Rezension zu:

Gerhard Streminger, David Hume: Sein Leben und sein Werk.
Paderborn, München, Wien, Zurich: Ferdinand Schöningh,1994, 714 pp.

Bulletin of the Hume Society, Fall 1994, Vol. XXIII, No. 2, S. 3

reviewed by Annette Baier

Author, publisher, and the Humboldt-Stiftung who subsidized the research for and the publication of this splendid book, have occasion for pride, and the rest of us, especially those who can read German, occasion for rejoicing. In particular the Hume Society should rejoice in a likely influx of German-speaking new members, for Streminger’s book introduces the reader to Hume in such a way that they, like those who met Hume in his lifetime, will, whatever their preconceptions, come to be very fond of him. Streminger himself obviously is. We in the Hume Society know him as the author of several English articles about Hume, some in Hume Studies. He teaches at the University of Graz, Austria, and in 1981 co-authored, with Ernst Topitsch, a slim little book on Hume, in which Topitsch provided the chapter on religion. Now we have Streminger’s own big fat book on Hume, and he says plenty about religion.

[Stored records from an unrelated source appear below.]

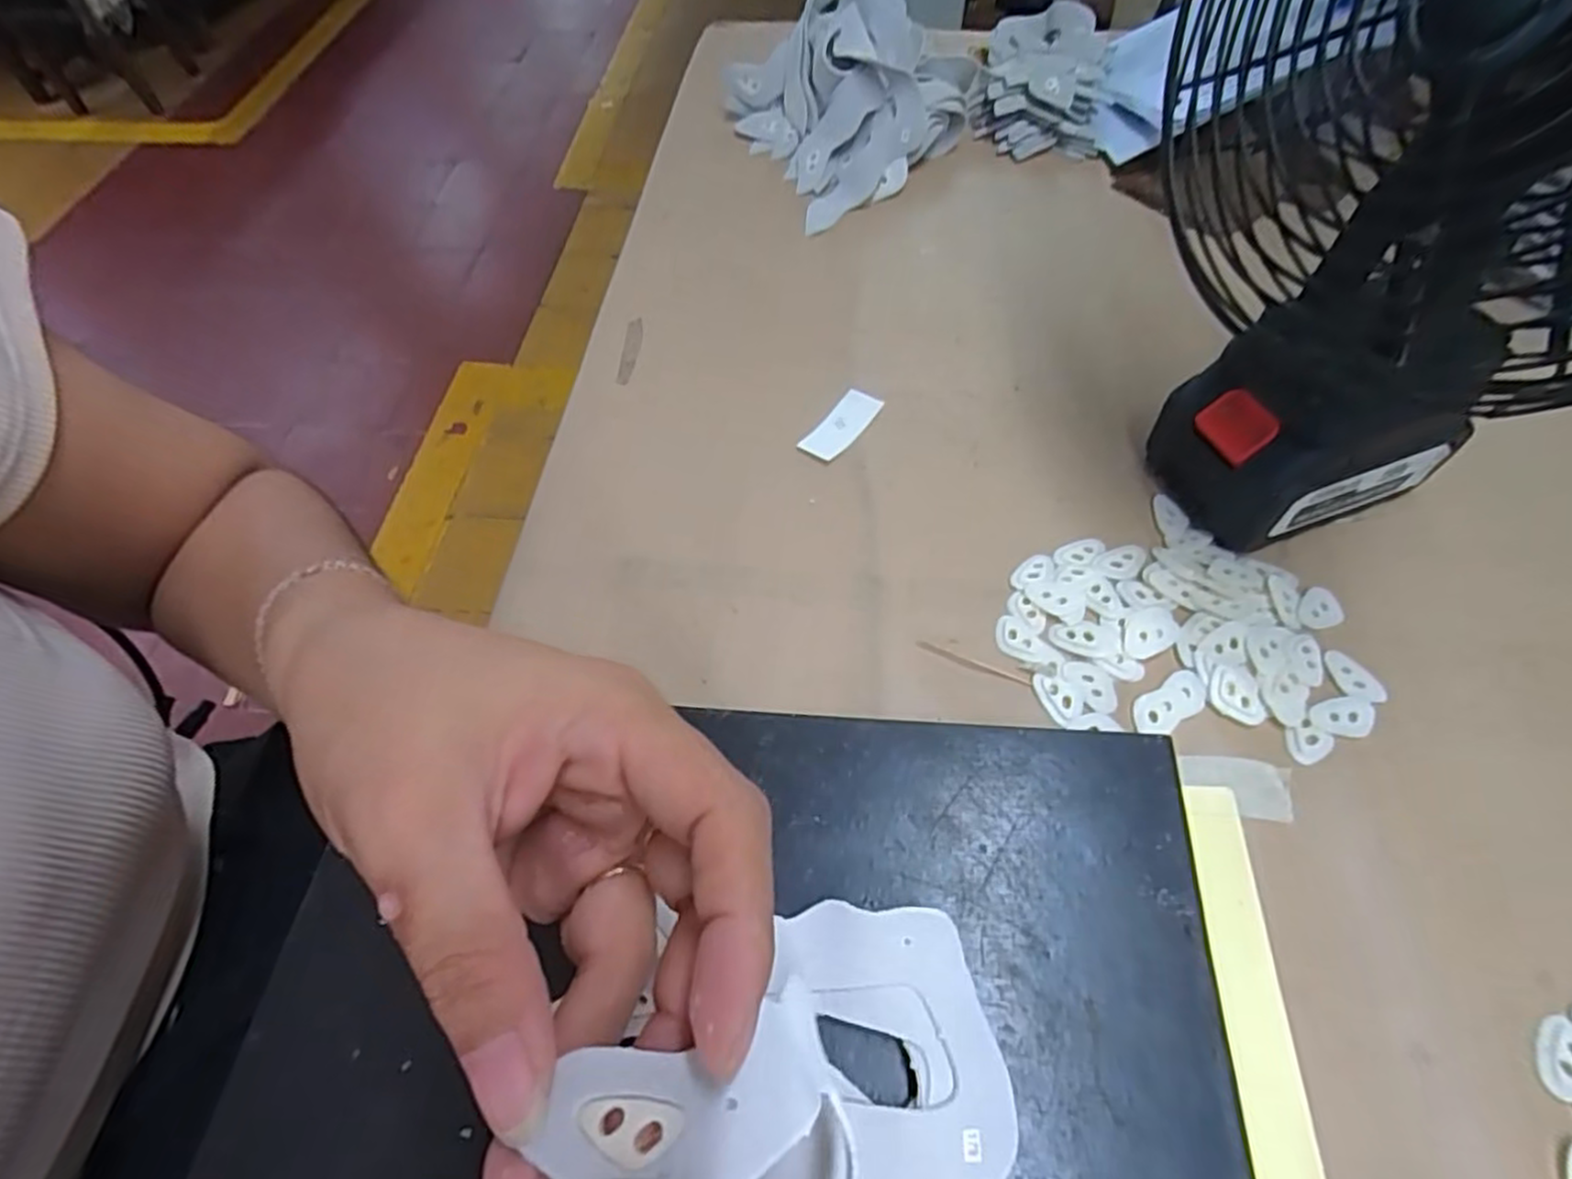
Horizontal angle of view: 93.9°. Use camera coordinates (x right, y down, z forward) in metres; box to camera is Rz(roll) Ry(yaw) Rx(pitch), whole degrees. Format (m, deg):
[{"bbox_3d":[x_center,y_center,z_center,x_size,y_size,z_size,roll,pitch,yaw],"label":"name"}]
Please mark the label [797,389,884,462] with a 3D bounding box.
[{"bbox_3d":[0.030,-0.089,0.397,0.022,0.004,0.050,32,64,21],"label":"label"}]

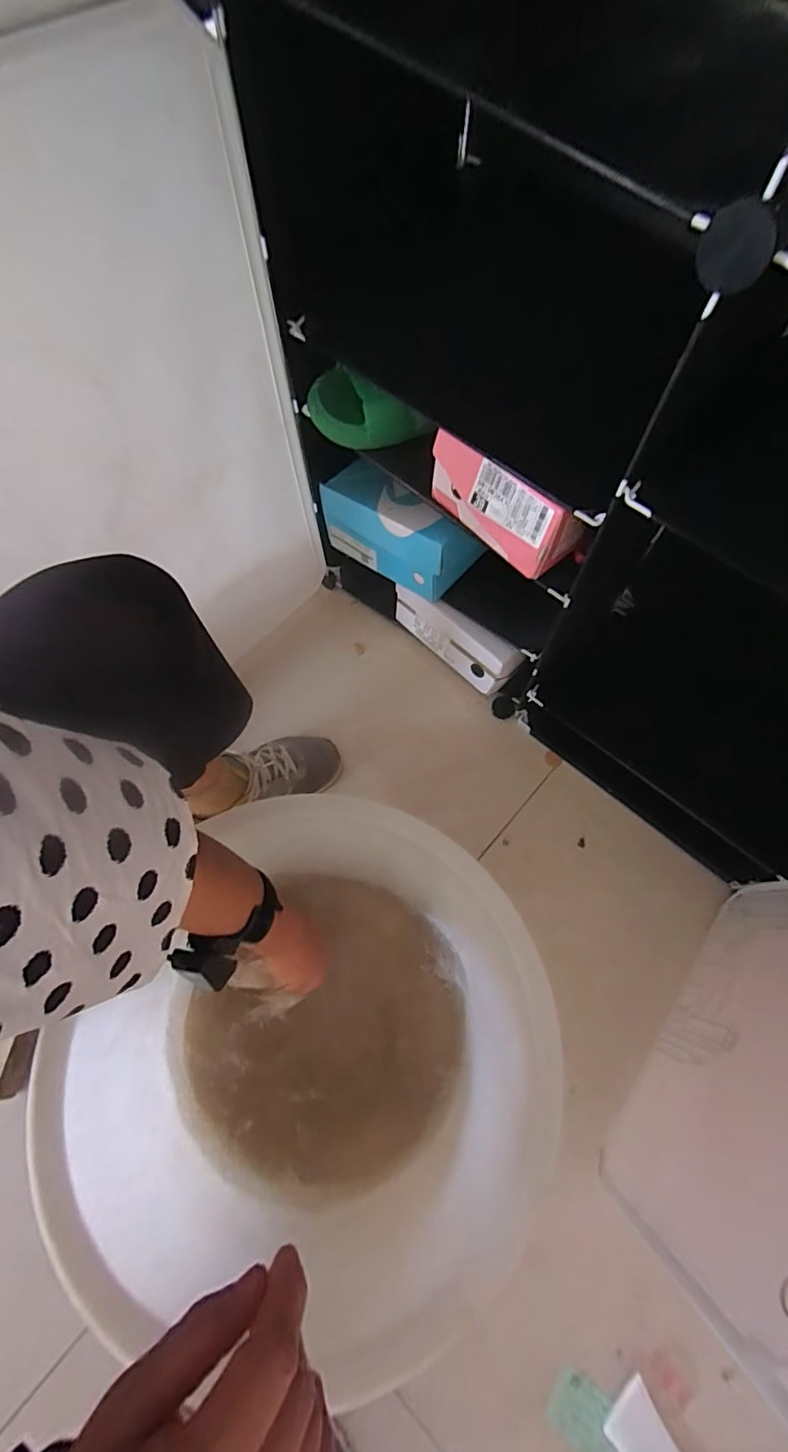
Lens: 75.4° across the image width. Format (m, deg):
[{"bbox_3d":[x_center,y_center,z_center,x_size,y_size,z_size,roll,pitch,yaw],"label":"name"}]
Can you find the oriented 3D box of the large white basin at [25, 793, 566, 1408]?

Even those who do not read much German (and Streminger’s German seems unusually lucid) may want this book on their shelves, if for no other reason than for its splendid illustrations. There are 16 color plates, including fine reproductions not just of four Hume portraits but also Ramsay’s of Hutcheson and Raeburn’s of Robertson, Blair, and Ferguson. And there are color plates of a painting of the battle of Culloden and of Riddle’s Close (both from "Sammlung Streminger") and of M. B. Olivier’s "Tea in the English Manner" (from the Louvre). In addition there are 39 black and white reproductions of all sorts of interesting things. (I especially appreciated the engravings of Cologne, Nurnburg, Frankfurt, Turin, more or less as Hume saw them as military secretary.)

So is this just a more lavishly illustrated German version of Mossner? No. Although of course indebted to Mossner’s book (and often echoing his chapter headings and subheadings), it goes beyond it in several ways. First, there is an attempt to give summaries of absolutely all Hume’s publications, all the essays, one by one, and the History, volume by volume. (The summaries are, naturally enough, uneven in quality. I found the summary of Treatise Bk. III positively misleading on the natural virtues.) Secondly, Streminger has found a hitherto unnoticed Hume publication, a 1768 review in French of Horace Walpole’s book, Historical Doubts, in a journal edited by Edward Gibbon, who may have had some input into the review. Since it is Gibbon who refers to Hume as the author, and since Walpole had attacked Hume’s treatment of Richard III, in The History of England, we have here a rare case of Hume publishing a reply to a critic. Thirdly, and most importantly, Streminger goes into more depth than Mossner in describing the cultural context of Hume’s thought, in particular the climate of religious opinion and sentiment in Britain. Not just John Knox and the Whole Duty of Man, but sermons given at Chirnside are quoted verbatim, and, among Hume attackers, Wesley as well as Warburton are given close attention. This book presents Hume not just in his setting in intellectual history, but in a broader cultural setting, and treats him as a cultural reformer, as well as a deep thinker.

Would that we had such a book in English! Would that someone translate it forthwith! Would that some wealthy and wise foundation and some painstaking publisher bring out an English version as handsome as the original! Meanwhile, bravo Gerhard Streminger! And bravo the Schöningh-Verlag! And bravo the Humboldt-Stiftung! Scholars are bound to find small inaccuracies, as they always do, and readers of Hume will query, as I do myself, the emphasis in some of the summaries. But Streminger’s is a huge achievement, and his book is bound to be influential.